Saved data entries:

◇ ◇ ◇

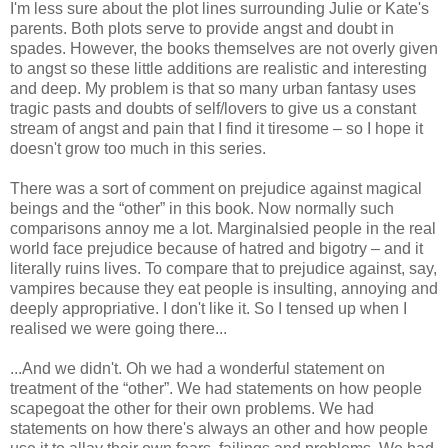
I'm less sure about the plot lines surrounding Julie or Kate's
parents. Both plots serve to provide angst and doubt in
spades. However, the books themselves are not overly given
to angst so these little additions are realistic and interesting
and deep. My problem is that so many urban fantasy uses
tragic pasts and doubts of self/lovers to give us a constant
stream of angst and pain that I find it tiresome – so I hope it
doesn't grow too much in this series.
There was a sort of comment on prejudice against magical
beings and the “other” in this book. Now normally such
comparisons annoy me a lot. Marginalsied people in the real
world face prejudice because of hatred and bigotry – and it
literally ruins lives. To compare that to prejudice against, say,
vampires because they eat people is insulting, annoying and
deeply appropriative. I don't like it. So I tensed up when I
realised we were going there...
...And we didn't. Oh we had a wonderful statement on
treatment of the “other”. We had statements on how people
scapegoat the other for their own problems. We had
statements on how there's always an other and how people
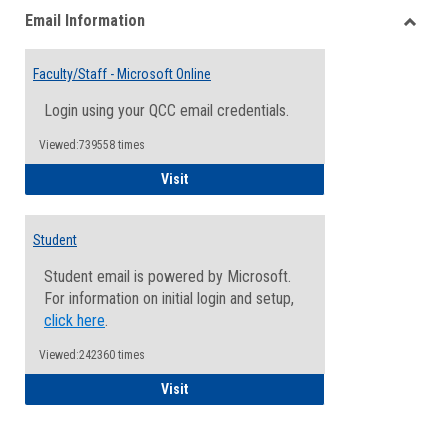
Email Information
view
view
Toggle
Email
Faculty/Staff - Microsoft Online
Inform
Login using your QCC email credentials.
Viewed:739558 times
Faculty/Staff - Microsoft Online
Visit
Student
Student email is powered by Microsoft.
For information on initial login and setup,
click here
.
Viewed:242360 times
Student
Visit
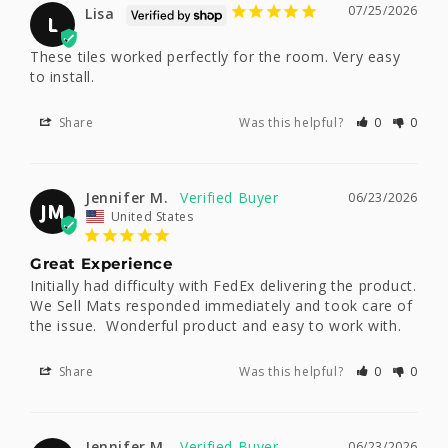
07/25/2026
Lisa
L
These tiles worked perfectly for the room. Very easy 
to install.
Share
Was this helpful?
0
0
Jennifer M.
06/23/2026
JM
United States
Great Experience
Initially had difficulty with FedEx delivering the product.   
We Sell Mats responded immediately and took care of 
the issue.  Wonderful product and easy to work with.
Share
Was this helpful?
0
0
Jennifer M.
06/23/2026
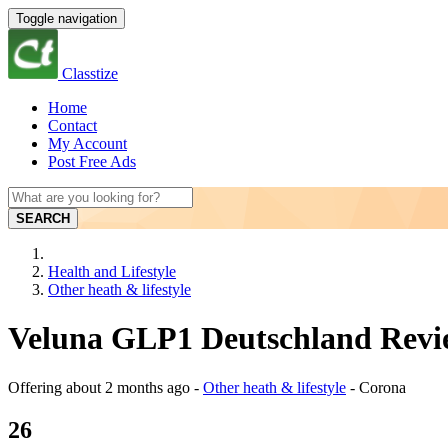
Toggle navigation
Classtize
Home
Contact
My Account
Post Free Ads
SEARCH
Health and Lifestyle
Other heath & lifestyle
Veluna GLP1 Deutschland Revie
Offering
about 2 months ago
-
Other heath & lifestyle
-
Corona
26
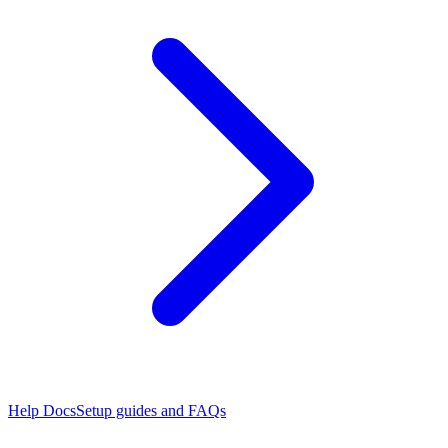
Help Docs
Setup guides and FAQs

◇ ◇ ◇

#### Instruction:
Which lines in the data above hold the word "against"? Return each of them.

#### Your response:
There was a sort of comment on prejudice against magical
literally ruins lives. To compare that to prejudice against, say,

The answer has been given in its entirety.